+++ MATERIAL FOR THIS EXERCISE +++

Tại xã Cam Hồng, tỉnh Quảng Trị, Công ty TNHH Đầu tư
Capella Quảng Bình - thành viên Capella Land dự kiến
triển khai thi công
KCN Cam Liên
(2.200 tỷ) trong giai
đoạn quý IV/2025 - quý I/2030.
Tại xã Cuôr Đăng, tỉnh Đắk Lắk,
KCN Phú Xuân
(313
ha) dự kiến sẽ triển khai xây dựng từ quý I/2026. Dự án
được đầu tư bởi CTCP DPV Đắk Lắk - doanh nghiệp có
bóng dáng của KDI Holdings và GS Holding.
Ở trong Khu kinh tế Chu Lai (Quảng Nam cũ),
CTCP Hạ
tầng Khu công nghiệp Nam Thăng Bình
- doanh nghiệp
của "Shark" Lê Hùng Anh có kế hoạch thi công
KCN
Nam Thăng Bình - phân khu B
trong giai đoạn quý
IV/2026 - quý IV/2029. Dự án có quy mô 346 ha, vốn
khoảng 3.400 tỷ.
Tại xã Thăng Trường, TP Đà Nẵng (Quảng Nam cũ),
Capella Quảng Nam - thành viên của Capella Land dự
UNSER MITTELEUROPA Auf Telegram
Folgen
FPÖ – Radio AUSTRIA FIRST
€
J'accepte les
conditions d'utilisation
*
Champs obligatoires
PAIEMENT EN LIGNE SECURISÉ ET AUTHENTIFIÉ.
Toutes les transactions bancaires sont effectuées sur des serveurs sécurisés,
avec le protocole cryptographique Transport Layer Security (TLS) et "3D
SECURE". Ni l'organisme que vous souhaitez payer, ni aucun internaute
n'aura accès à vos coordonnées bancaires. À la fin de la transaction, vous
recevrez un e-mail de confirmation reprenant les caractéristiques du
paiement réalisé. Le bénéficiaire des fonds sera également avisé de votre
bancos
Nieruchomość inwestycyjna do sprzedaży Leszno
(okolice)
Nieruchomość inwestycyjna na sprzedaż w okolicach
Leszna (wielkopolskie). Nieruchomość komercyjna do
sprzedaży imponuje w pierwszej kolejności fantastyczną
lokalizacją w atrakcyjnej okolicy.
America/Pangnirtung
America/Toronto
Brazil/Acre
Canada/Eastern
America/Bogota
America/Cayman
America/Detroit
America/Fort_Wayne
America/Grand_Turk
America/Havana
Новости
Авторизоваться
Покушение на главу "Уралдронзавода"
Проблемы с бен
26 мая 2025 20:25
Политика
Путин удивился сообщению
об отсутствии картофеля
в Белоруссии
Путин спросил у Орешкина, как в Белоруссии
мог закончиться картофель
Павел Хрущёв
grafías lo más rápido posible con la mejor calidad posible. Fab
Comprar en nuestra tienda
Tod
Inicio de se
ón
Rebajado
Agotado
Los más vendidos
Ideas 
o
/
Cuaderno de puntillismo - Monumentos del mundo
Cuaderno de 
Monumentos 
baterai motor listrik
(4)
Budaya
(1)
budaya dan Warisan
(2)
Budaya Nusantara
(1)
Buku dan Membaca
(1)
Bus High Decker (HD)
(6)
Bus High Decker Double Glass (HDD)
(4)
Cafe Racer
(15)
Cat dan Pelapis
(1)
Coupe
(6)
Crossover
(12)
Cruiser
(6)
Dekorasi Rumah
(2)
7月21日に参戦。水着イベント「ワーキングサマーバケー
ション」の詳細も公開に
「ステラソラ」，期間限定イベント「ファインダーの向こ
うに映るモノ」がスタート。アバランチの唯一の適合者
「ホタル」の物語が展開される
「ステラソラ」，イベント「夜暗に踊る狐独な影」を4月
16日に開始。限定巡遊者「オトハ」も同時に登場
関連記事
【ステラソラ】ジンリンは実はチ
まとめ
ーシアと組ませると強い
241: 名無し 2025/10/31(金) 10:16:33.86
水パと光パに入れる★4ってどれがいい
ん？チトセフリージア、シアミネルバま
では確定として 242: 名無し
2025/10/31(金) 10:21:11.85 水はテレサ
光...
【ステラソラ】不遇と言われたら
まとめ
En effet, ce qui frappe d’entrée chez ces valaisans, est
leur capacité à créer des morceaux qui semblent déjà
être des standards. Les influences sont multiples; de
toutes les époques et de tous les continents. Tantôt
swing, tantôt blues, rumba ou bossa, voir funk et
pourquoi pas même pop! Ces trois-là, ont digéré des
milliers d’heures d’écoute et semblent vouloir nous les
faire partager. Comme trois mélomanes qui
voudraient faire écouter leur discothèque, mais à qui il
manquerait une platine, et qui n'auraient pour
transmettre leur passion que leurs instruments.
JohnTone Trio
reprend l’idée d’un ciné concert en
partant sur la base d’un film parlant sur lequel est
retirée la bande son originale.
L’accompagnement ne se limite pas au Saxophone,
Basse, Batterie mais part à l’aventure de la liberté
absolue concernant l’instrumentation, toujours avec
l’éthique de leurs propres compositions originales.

+++

§ **TASK OBJECTIVE**: Reproduce every line of the records above, word for word and in the same order.

§ **TASK SOLUTION**:
Tại xã Cam Hồng, tỉnh Quảng Trị, Công ty TNHH Đầu tư
Capella Quảng Bình - thành viên Capella Land dự kiến
triển khai thi công
KCN Cam Liên
(2.200 tỷ) trong giai
đoạn quý IV/2025 - quý I/2030.
Tại xã Cuôr Đăng, tỉnh Đắk Lắk,
KCN Phú Xuân
(313
ha) dự kiến sẽ triển khai xây dựng từ quý I/2026. Dự án
được đầu tư bởi CTCP DPV Đắk Lắk - doanh nghiệp có
bóng dáng của KDI Holdings và GS Holding.
Ở trong Khu kinh tế Chu Lai (Quảng Nam cũ),
CTCP Hạ
tầng Khu công nghiệp Nam Thăng Bình
- doanh nghiệp
của "Shark" Lê Hùng Anh có kế hoạch thi công
KCN
Nam Thăng Bình - phân khu B
trong giai đoạn quý
IV/2026 - quý IV/2029. Dự án có quy mô 346 ha, vốn
khoảng 3.400 tỷ.
Tại xã Thăng Trường, TP Đà Nẵng (Quảng Nam cũ),
Capella Quảng Nam - thành viên của Capella Land dự
UNSER MITTELEUROPA Auf Telegram
Folgen
FPÖ – Radio AUSTRIA FIRST
€
J'accepte les
conditions d'utilisation
*
Champs obligatoires
PAIEMENT EN LIGNE SECURISÉ ET AUTHENTIFIÉ.
Toutes les transactions bancaires sont effectuées sur des serveurs sécurisés,
avec le protocole cryptographique Transport Layer Security (TLS) et "3D
SECURE". Ni l'organisme que vous souhaitez payer, ni aucun internaute
n'aura accès à vos coordonnées bancaires. À la fin de la transaction, vous
recevrez un e-mail de confirmation reprenant les caractéristiques du
paiement réalisé. Le bénéficiaire des fonds sera également avisé de votre
bancos
Nieruchomość inwestycyjna do sprzedaży Leszno
(okolice)
Nieruchomość inwestycyjna na sprzedaż w okolicach
Leszna (wielkopolskie). Nieruchomość komercyjna do
sprzedaży imponuje w pierwszej kolejności fantastyczną
lokalizacją w atrakcyjnej okolicy.
America/Pangnirtung
America/Toronto
Brazil/Acre
Canada/Eastern
America/Bogota
America/Cayman
America/Detroit
America/Fort_Wayne
America/Grand_Turk
America/Havana
Новости
Авторизоваться
Покушение на главу "Уралдронзавода"
Проблемы с бен
26 мая 2025 20:25
Политика
Путин удивился сообщению
об отсутствии картофеля
в Белоруссии
Путин спросил у Орешкина, как в Белоруссии
мог закончиться картофель
Павел Хрущёв
grafías lo más rápido posible con la mejor calidad posible. Fab
Comprar en nuestra tienda
Tod
Inicio de se
ón
Rebajado
Agotado
Los más vendidos
Ideas 
o
/
Cuaderno de puntillismo - Monumentos del mundo
Cuaderno de 
Monumentos 
baterai motor listrik
(4)
Budaya
(1)
budaya dan Warisan
(2)
Budaya Nusantara
(1)
Buku dan Membaca
(1)
Bus High Decker (HD)
(6)
Bus High Decker Double Glass (HDD)
(4)
Cafe Racer
(15)
Cat dan Pelapis
(1)
Coupe
(6)
Crossover
(12)
Cruiser
(6)
Dekorasi Rumah
(2)
7月21日に参戦。水着イベント「ワーキングサマーバケー
ション」の詳細も公開に
「ステラソラ」，期間限定イベント「ファインダーの向こ
うに映るモノ」がスタート。アバランチの唯一の適合者
「ホタル」の物語が展開される
「ステラソラ」，イベント「夜暗に踊る狐独な影」を4月
16日に開始。限定巡遊者「オトハ」も同時に登場
関連記事
【ステラソラ】ジンリンは実はチ
まとめ
ーシアと組ませると強い
241: 名無し 2025/10/31(金) 10:16:33.86
水パと光パに入れる★4ってどれがいい
ん？チトセフリージア、シアミネルバま
では確定として 242: 名無し
2025/10/31(金) 10:21:11.85 水はテレサ
光...
【ステラソラ】不遇と言われたら
まとめ
En effet, ce qui frappe d’entrée chez ces valaisans, est
leur capacité à créer des morceaux qui semblent déjà
être des standards. Les influences sont multiples; de
toutes les époques et de tous les continents. Tantôt
swing, tantôt blues, rumba ou bossa, voir funk et
pourquoi pas même pop! Ces trois-là, ont digéré des
milliers d’heures d’écoute et semblent vouloir nous les
faire partager. Comme trois mélomanes qui
voudraient faire écouter leur discothèque, mais à qui il
manquerait une platine, et qui n'auraient pour
transmettre leur passion que leurs instruments.
JohnTone Trio
reprend l’idée d’un ciné concert en
partant sur la base d’un film parlant sur lequel est
retirée la bande son originale.
L’accompagnement ne se limite pas au Saxophone,
Basse, Batterie mais part à l’aventure de la liberté
absolue concernant l’instrumentation, toujours avec
l’éthique de leurs propres compositions originales.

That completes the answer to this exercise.